Aim of the task » Output each entry below as it stands, leaving out every picture.

The records »
*** Begin section ***

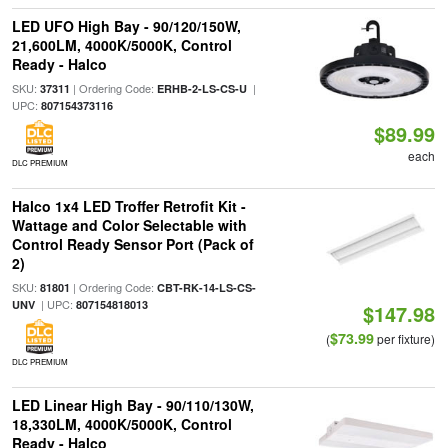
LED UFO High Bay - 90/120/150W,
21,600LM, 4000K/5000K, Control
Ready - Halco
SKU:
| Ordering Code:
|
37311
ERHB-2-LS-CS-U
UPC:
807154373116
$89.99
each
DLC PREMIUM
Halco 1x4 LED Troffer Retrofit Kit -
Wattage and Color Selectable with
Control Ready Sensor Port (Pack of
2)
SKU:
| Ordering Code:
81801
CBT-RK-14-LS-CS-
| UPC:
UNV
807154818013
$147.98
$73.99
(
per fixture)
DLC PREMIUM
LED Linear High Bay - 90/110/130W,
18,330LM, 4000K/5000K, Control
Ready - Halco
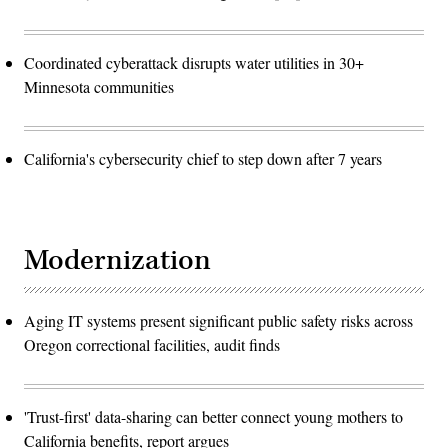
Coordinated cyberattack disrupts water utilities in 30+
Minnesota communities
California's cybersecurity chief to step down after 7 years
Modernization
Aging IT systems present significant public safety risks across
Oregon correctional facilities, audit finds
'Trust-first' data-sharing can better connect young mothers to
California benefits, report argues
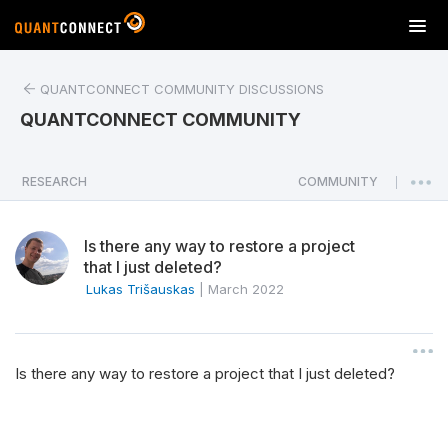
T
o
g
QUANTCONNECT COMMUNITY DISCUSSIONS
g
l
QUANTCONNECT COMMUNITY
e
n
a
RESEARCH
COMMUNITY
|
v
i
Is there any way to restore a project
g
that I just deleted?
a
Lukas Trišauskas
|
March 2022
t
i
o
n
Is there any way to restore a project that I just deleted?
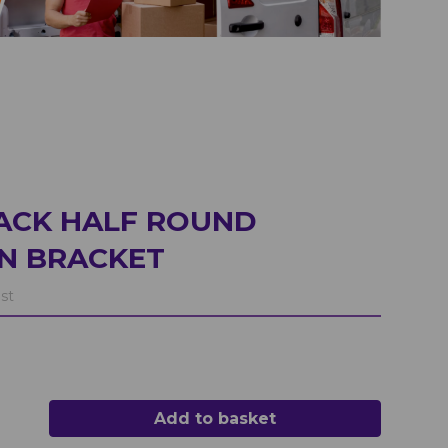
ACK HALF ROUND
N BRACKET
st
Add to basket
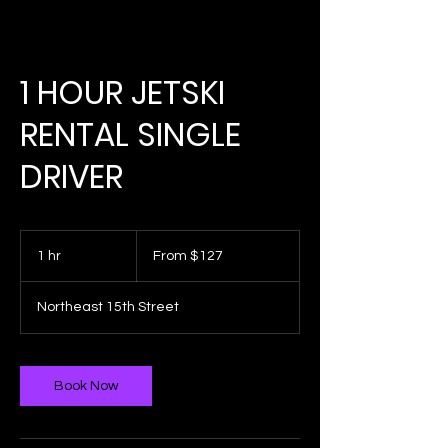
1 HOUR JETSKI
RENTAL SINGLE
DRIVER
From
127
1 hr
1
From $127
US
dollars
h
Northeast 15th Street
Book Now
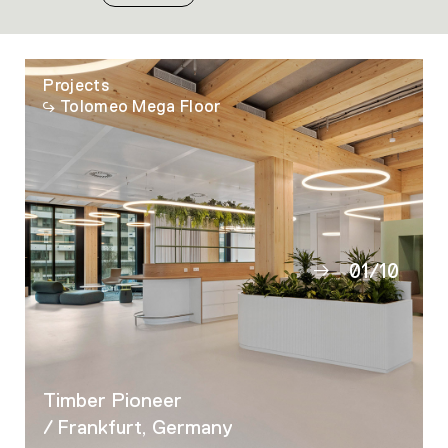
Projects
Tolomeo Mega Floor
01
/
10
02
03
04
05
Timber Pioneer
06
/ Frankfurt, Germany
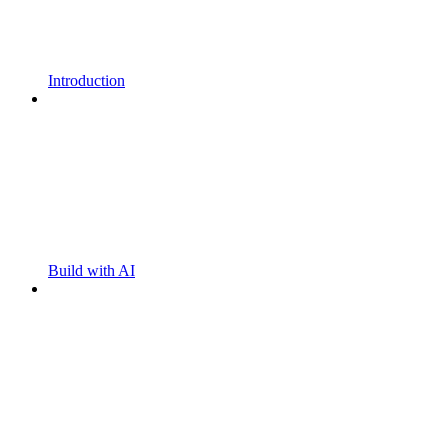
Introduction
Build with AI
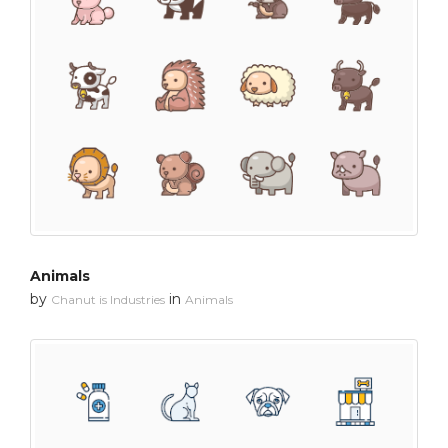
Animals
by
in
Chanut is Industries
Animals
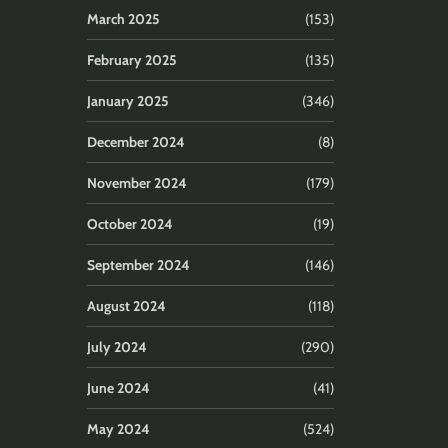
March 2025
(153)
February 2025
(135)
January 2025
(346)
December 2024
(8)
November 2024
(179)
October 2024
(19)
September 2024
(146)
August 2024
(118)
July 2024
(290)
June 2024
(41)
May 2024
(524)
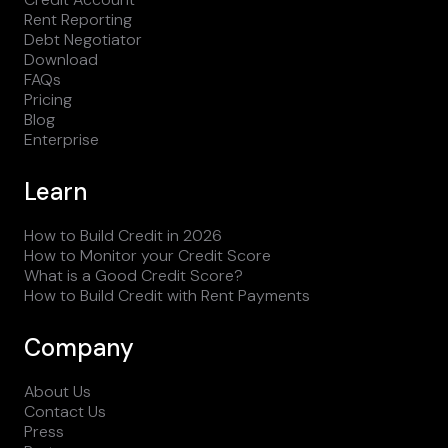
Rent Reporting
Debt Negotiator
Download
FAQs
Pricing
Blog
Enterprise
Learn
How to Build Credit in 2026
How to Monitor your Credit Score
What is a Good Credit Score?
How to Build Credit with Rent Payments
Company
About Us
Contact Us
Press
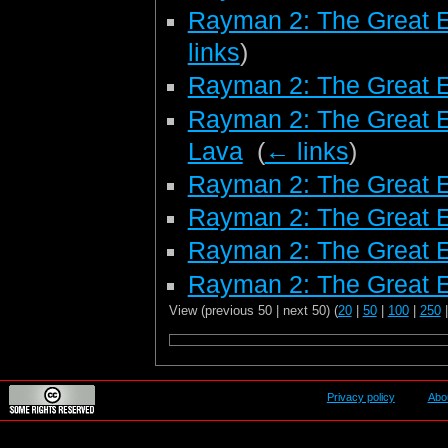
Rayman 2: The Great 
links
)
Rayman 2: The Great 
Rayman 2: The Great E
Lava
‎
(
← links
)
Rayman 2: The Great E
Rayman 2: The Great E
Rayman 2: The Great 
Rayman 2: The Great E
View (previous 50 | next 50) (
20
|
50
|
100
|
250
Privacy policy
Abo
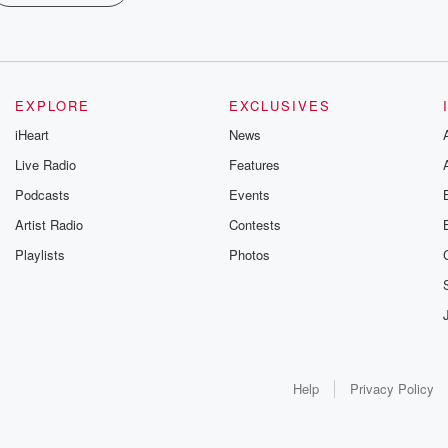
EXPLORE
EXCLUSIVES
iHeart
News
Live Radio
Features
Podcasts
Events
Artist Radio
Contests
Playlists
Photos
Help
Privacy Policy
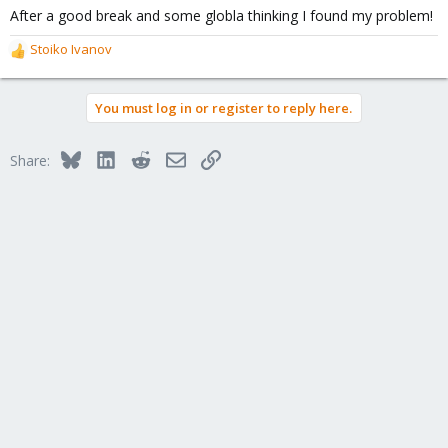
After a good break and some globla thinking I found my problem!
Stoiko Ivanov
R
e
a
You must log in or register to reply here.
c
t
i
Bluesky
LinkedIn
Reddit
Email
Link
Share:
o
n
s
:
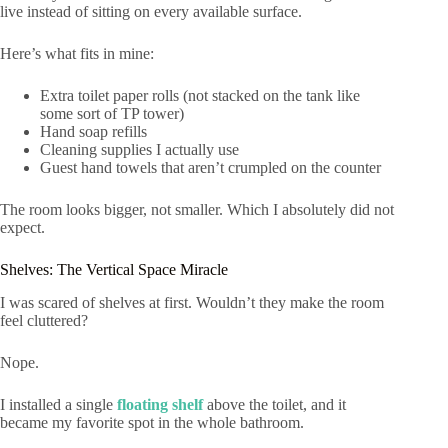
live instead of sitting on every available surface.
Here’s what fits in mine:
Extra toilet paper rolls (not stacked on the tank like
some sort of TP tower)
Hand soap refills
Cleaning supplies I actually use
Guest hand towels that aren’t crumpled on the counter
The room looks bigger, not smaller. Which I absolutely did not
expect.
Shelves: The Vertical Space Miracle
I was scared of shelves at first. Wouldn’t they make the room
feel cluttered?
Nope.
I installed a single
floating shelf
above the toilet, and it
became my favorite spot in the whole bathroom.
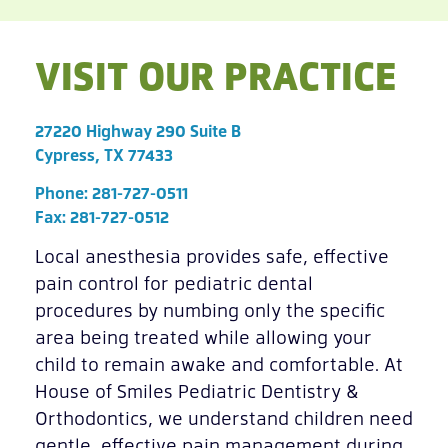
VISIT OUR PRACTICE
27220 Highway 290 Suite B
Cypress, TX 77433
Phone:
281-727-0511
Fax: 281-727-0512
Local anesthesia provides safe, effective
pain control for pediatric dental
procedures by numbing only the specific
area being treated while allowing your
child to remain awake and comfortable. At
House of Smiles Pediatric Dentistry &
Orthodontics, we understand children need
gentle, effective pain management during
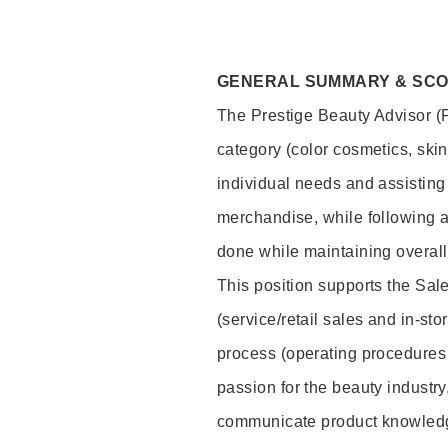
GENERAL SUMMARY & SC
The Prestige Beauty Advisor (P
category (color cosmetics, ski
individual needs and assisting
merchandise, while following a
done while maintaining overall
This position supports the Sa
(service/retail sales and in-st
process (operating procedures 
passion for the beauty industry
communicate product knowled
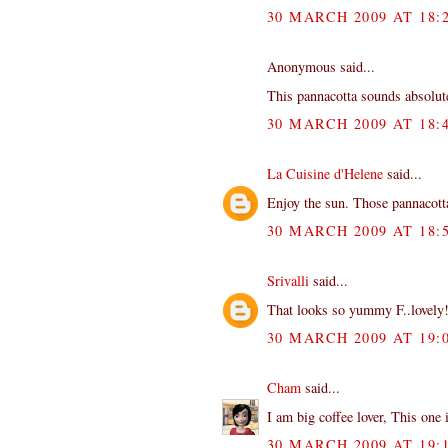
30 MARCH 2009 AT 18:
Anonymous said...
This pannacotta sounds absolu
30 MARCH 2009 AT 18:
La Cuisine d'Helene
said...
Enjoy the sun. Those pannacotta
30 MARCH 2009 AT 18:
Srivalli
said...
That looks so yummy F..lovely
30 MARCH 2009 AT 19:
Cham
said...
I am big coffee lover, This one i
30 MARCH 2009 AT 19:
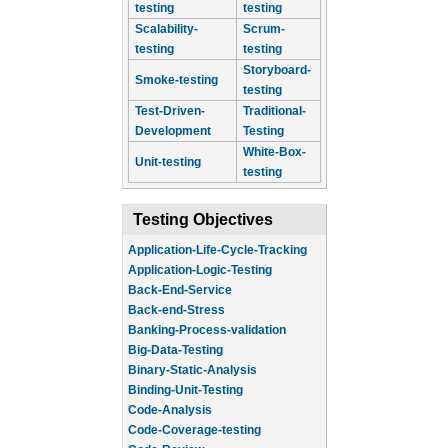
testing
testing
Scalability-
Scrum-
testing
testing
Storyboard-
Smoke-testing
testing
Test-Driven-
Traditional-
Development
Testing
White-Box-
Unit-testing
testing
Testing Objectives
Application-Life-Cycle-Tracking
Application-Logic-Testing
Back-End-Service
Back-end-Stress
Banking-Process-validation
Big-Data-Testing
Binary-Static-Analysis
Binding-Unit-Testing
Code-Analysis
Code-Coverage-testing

*** End section ***

Answer for this exercise »
LED UFO High Bay - 90/120/150W,
21,600LM, 4000K/5000K, Control
Ready - Halco
SKU:
| Ordering Code:
|
37311
ERHB-2-LS-CS-U
UPC:
807154373116
$89.99
each
DLC PREMIUM
Halco 1x4 LED Troffer Retrofit Kit -
Wattage and Color Selectable with
Control Ready Sensor Port (Pack of
2)
SKU:
| Ordering Code:
81801
CBT-RK-14-LS-CS-
| UPC:
UNV
807154818013
$147.98
$73.99
(
per fixture)
DLC PREMIUM
LED Linear High Bay - 90/110/130W,
18,330LM, 4000K/5000K, Control
Ready - Halco
Coordinated cyberattack disrupts water utilities in 30+
Minnesota communities
California's cybersecurity chief to step down after 7 years
Modernization
Aging IT systems present significant public safety risks across
Oregon correctional facilities, audit finds
'Trust-first' data-sharing can better connect young mothers to
California benefits, report argues
T
o
g
QUANTCONNECT COMMUNITY DISCUSSIONS
g
l
QUANTCONNECT COMMUNITY
e
n
a
RESEARCH
COMMUNITY
|
v
i
Is there any way to restore a project
g
that I just deleted?
a
Lukas Trišauskas
|
March 2022
t
i
o
n
Is there any way to restore a project that I just deleted?
ACK HALF ROUND
N BRACKET
st
Add to basket
1 HOUR JETSKI
RENTAL SINGLE
DRIVER
From
127
1 hr
1
From $127
US
dollars
h
Northeast 15th Street
Book Now
Projects
Tolomeo Mega Floor
01
/
10
02
03
04
05
Timber Pioneer
06
/ Frankfurt, Germany
Introduction
Build with AI
Animals
by
in
Chanut is Industries
Animals
March 2025
(153)
February 2025
(135)
January 2025
(346)
December 2024
(8)
November 2024
(179)
October 2024
(19)
September 2024
(146)
August 2024
(118)
July 2024
(290)
June 2024
(41)
May 2024
(524)
Rent Reporting
Debt Negotiator
Download
FAQs
Pricing
Blog
Enterprise
Learn
How to Build Credit in 2026
How to Monitor your Credit Score
What is a Good Credit Score?
How to Build Credit with Rent Payments
Company
About Us
Contact Us
Press
Rayman 2: The Great 
links
)
Rayman 2: The Great 
Rayman 2: The Great E
Lava
‎
(
← links
)
Rayman 2: The Great E
Rayman 2: The Great E
Rayman 2: The Great 
Rayman 2: The Great E
View (previous 50 | next 50) (
20
|
50
|
100
|
250
Privacy policy
Abo
EXPLORE
EXCLUSIVES
iHeart
News
Live Radio
Features
Podcasts
Events
Artist Radio
Contests
Playlists
Photos
Help
Privacy Policy
After a good break and some globla thinking I found my problem!
Stoiko Ivanov
R
e
a
You must log in or register to reply here.
c
t
i
Bluesky
LinkedIn
Reddit
Email
Link
Share:
o
n
s
:
live instead of sitting on every available surface.
Here’s what fits in mine:
Extra toilet paper rolls (not stacked on the tank like
some sort of TP tower)
Hand soap refills
Cleaning supplies I actually use
Guest hand towels that aren’t crumpled on the counter
The room looks bigger, not smaller. Which I absolutely did not
expect.
Shelves: The Vertical Space Miracle
I was scared of shelves at first. Wouldn’t they make the room
feel cluttered?
Nope.
I installed a single
floating shelf
above the toilet, and it
became my favorite spot in the whole bathroom.
VISIT OUR PRACTICE
27220 Highway 290 Suite B
Cypress, TX 77433
Phone:
281-727-0511
Fax: 281-727-0512
Local anesthesia provides safe, effective
pain control for pediatric dental
procedures by numbing only the specific
area being treated while allowing your
child to remain awake and comfortable. At
House of Smiles Pediatric Dentistry &
Orthodontics, we understand children need
gentle, effective pain management during
GENERAL SUMMARY & SC
The Prestige Beauty Advisor (P
category (color cosmetics, ski
individual needs and assisting
merchandise, while following a
done while maintaining overall
This position supports the Sa
(service/retail sales and in-st
process (operating procedures 
passion for the beauty industry
communicate product knowled
30 MARCH 2009 AT 18:
Anonymous said...
This pannacotta sounds absolu
30 MARCH 2009 AT 18:
La Cuisine d'Helene
said...
Enjoy the sun. Those pannacotta
30 MARCH 2009 AT 18:
Srivalli
said...
That looks so yummy F..lovely
30 MARCH 2009 AT 19:
Cham
said...
I am big coffee lover, This one i
30 MARCH 2009 AT 19:
testing
testing
Scalability-
Scrum-
testing
testing
Storyboard-
Smoke-testing
testing
Test-Driven-
Traditional-
Development
Testing
White-Box-
Unit-testing
testing
Testing Objectives
Application-Life-Cycle-Tracking
Application-Logic-Testing
Back-End-Service
Back-end-Stress
Banking-Process-validation
Big-Data-Testing
Binary-Static-Analysis
Binding-Unit-Testing
Code-Analysis
Code-Coverage-testing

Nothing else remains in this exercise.